In FIG. 6, tenant 606 is shown with simplified sub-hierarchy 612, and subscription 610 is shown with resource sub-hierarchy 622 and application sub-hierarchy 624 for brevity; however, it should be understood that these sub-hierarchies may be similar to those shown for tenant 604 and subscription 608, respectively. Hierarchies of segments may contain additional or fewer tiers than those shown in diagram 600 as described herein or as otherwise be understood by persons of skill in the relevant art(s) having the benefit of this disclosure, in embodiments. For example, resources (e.g., resources 614 and 616) may represent resource groups that include respective resource units (e.g., individual resources within a group). Further, different branches of tiers may include sub-hierarchies that differ from other branches.
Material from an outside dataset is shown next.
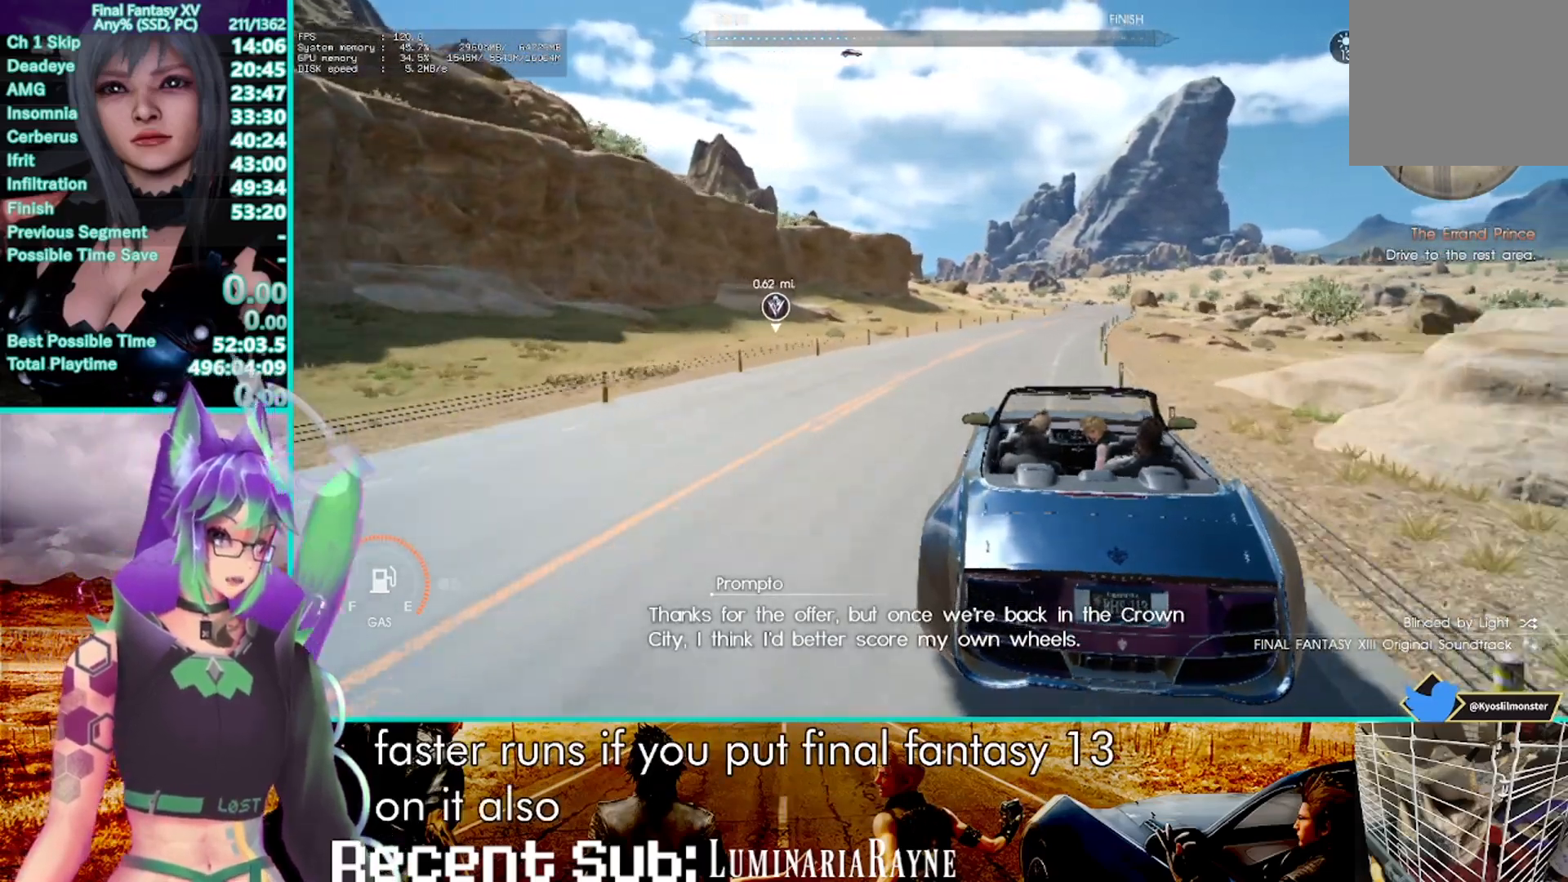
{"dt_ms": 500, "buttons": ["R2"], "left_stick": "up", "right_stick": "center", "events": []}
For example, as shown in FIG. 6, tenant 604 is associated with respective subscriptions, resources, and applications; however, tenant 606, for example, may be associated with one or more resources that are not associated with a subscription.


Thus, an example hierarchy of a network-based computing system has been described with respect to diagram 600 of FIG. 6. In embodiments, hierarchies such as diagram 600 are used to determine which anomaly detection models should be used to generate anomaly scores for a record of a control plane operation executed by a cloud application, as will be discussed further below with respect to FIG. 7. In embodiments, threat detection engine 106 may reference a representation of hierarchy 600 when providing feature set 312 or a subset of feature set 312 to an anomaly detection model. In accordance with an embodiment, a record of a control plane operation may include an identifier that identifies a resource, application, subscription and/or tenant. For example, a record included in log 210 of FIG. 2 may include a resource ID of resource 614 that can be used to identify resource 614, subscription 608, and tenant 604 and a service ID of application 618 that can be used to identify application 618, subscription 608, and tenant 604. In embodiments, feature set generator 302 of FIG. 3 may use the resource ID and/or service ID to generate feature set 312.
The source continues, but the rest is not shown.